==== Passage shown ====

Thread: Australian timbers and tool steels

Hi Derek

How do you want to answer this?

One approach would be to go through the Wood Database and extract the density, Janka hardness, etc for as many woods as desired, along with data from the qualitative fields dealing with workability, finishing, nail holding and attempt to establish some correlations.

Another approach would be to go through old issues of Australian Wood Review -- dating back to around 1995 -- where workability and edge retention was discussed, explored in the context of plane blades (in particular Paul William's M2 blades).

otherwise you might just be looking at opinions.

Can't say I have had a lot of experience with fine tool steel edge woodworking but I can comment on Silica content.

Silica content seems to be dependent on climate stress. This is quite noticeable when milling a yard tree versus a tree that has been in an area of bush where it has not seen much water especially in the last few decades around Perth. Tuart seems to be the most common trees that have this problem. Some deposit enough silica so that occasional sparks can be seen when cutting a clean dry wood on a long dead tree i.e. tree has probably died from lack of water. This is also supposed to happen but to a lesser extent in Jarrah and Marri.

In general timber hardness still dominates chainsawing because it's as much a puncture and tearing action akin to chiselling as it is cutting. The first time I milled an ironbark I could not believe how much extra it demanded of the chainsaw. If ironbark had been the first species I had milled I would have given up and gone home. About the 3rd log I milled was some sort of rock hard desert gum and it was bone dry and I managed to blow up the 50cc 40 year old well used chainsaw I was using at the time. I was not that fussed because that saw owed me nothing and I treated it as a learning exercise.

Another species that has given me grief is Rock Oak, a type of hard sheoak that grows in the WA wheatbelt. This also pulls up a lot of silica and I won't mill these unless they promise to yield a decent bit of timber.

====

- **Problem to work on**
Answer these questions from the thread on Australian timbers:
1. Back to roughly what year do the old issues of Australian Wood Review go?
2. Which tree is named as the most common one with the silica problem?
3. Where does Rock Oak grow?
The lines after this thread are separate material.

==== Data to examine ====

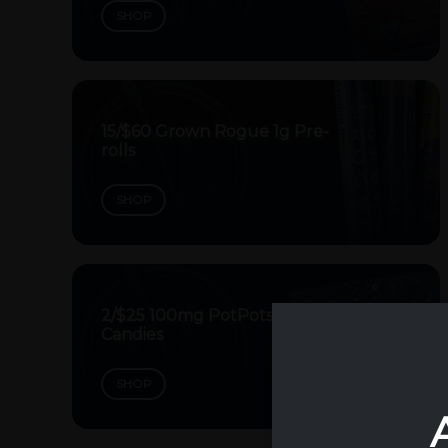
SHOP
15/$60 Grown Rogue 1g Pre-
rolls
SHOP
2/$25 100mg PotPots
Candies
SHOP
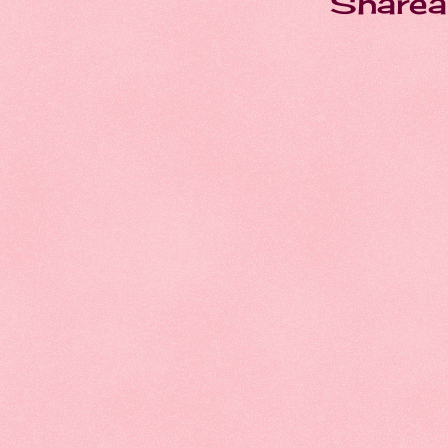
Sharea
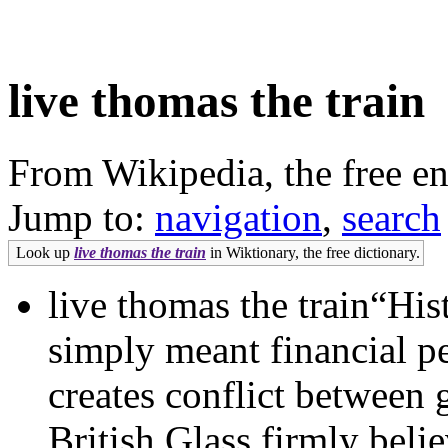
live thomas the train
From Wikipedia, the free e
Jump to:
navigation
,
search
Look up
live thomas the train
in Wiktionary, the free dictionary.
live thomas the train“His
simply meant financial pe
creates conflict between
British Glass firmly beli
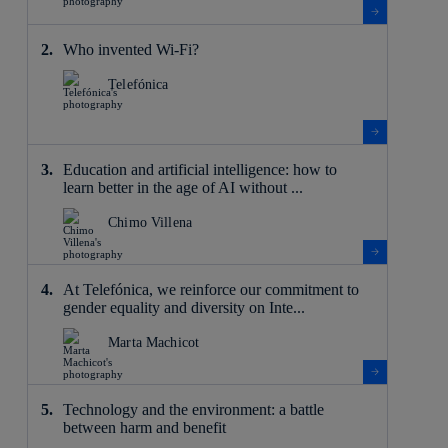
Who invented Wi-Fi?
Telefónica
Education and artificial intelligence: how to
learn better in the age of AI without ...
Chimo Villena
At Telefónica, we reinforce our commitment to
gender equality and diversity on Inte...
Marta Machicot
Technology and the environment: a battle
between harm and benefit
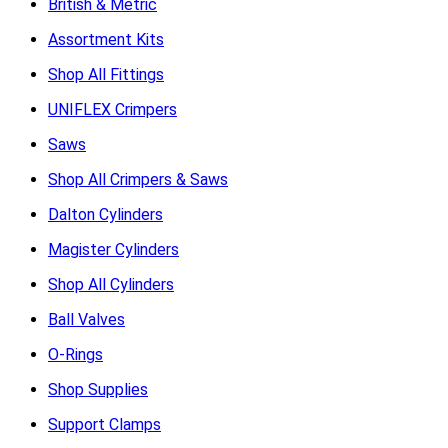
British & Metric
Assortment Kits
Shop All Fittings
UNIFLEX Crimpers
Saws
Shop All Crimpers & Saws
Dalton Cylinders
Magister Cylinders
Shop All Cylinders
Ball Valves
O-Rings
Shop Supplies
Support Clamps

====

- **Response below**
1. Around 1995.
2. Tuart.
3. In the WA wheatbelt.